Records for the task:

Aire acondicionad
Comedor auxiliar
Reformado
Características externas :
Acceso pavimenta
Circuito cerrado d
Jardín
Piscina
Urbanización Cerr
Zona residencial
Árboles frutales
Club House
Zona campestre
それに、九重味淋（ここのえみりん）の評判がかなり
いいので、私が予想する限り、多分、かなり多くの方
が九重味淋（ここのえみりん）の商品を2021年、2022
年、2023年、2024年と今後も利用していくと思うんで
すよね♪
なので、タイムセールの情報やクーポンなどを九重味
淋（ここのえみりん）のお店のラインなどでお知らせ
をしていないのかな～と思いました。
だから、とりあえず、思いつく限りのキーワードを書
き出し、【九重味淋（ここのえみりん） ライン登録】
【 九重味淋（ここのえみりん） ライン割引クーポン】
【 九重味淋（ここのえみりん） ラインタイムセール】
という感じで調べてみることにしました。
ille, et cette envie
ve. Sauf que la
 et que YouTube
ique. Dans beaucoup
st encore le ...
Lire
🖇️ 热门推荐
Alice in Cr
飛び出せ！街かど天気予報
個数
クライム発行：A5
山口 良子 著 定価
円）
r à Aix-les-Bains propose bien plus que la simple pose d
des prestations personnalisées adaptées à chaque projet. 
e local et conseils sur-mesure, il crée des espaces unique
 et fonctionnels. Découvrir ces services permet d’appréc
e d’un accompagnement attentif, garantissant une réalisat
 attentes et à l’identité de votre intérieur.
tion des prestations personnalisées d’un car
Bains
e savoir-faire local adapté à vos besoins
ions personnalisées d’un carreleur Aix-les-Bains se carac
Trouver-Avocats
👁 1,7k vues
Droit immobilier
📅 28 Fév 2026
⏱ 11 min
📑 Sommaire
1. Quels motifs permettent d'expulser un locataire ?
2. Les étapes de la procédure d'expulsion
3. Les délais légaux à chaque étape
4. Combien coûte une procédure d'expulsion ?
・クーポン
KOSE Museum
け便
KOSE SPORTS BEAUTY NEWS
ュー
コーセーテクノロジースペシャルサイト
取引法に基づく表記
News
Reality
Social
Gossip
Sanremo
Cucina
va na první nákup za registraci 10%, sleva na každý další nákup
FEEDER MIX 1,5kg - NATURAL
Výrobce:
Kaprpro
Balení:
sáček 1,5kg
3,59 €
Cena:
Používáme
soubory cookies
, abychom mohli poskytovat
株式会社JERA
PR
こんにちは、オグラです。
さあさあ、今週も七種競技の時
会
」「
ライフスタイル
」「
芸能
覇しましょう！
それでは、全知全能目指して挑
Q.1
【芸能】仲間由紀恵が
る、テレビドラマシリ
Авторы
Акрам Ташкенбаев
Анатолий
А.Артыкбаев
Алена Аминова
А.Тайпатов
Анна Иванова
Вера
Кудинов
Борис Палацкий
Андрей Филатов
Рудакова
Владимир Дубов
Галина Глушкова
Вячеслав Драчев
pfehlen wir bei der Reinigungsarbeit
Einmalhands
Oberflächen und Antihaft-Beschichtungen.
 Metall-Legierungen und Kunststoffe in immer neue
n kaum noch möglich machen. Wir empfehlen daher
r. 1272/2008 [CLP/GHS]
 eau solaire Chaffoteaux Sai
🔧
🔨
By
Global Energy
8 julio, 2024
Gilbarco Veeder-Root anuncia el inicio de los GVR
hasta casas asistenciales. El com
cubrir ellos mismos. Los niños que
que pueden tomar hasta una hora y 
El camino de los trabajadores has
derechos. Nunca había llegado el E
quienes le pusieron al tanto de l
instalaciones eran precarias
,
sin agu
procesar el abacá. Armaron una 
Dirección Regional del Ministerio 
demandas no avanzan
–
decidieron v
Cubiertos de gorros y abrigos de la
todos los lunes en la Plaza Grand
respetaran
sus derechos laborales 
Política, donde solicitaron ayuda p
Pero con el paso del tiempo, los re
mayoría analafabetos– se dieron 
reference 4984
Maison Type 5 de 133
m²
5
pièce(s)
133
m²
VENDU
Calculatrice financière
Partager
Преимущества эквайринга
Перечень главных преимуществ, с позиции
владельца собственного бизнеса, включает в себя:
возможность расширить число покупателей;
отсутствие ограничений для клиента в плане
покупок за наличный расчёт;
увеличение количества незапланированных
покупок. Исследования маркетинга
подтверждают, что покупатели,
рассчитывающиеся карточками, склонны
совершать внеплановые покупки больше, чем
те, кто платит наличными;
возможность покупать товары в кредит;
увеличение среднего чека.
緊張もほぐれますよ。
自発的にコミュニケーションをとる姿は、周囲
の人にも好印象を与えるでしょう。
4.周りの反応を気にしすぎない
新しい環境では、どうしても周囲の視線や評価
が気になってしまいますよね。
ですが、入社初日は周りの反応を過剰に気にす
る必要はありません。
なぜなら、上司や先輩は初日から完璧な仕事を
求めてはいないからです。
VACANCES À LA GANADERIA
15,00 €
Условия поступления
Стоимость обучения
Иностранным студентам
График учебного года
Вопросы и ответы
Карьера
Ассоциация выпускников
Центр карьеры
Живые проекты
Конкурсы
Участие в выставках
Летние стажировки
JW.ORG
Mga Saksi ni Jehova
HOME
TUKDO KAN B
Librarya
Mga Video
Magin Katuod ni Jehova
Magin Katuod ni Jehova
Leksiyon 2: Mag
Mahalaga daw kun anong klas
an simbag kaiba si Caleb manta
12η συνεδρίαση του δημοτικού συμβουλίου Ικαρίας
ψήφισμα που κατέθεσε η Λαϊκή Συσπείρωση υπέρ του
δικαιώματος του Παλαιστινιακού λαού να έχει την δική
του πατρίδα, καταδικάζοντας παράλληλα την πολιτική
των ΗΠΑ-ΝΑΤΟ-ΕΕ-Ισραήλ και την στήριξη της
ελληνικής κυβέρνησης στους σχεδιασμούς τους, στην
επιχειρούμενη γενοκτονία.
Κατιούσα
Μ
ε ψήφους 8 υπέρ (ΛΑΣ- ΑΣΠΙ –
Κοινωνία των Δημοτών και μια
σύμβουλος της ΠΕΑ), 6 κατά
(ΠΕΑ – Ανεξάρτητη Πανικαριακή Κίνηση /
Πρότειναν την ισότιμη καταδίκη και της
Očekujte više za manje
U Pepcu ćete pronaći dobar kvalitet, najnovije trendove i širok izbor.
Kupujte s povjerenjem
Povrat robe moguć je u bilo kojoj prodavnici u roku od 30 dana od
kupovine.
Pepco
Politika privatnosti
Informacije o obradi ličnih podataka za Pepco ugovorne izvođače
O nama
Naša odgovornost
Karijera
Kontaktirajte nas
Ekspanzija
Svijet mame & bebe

Work to complete:
What lines in the material mention "prestations"? Copy every one of them.

Answer space:
des prestations personnalisées adaptées à chaque projet. 
tion des prestations personnalisées d’un car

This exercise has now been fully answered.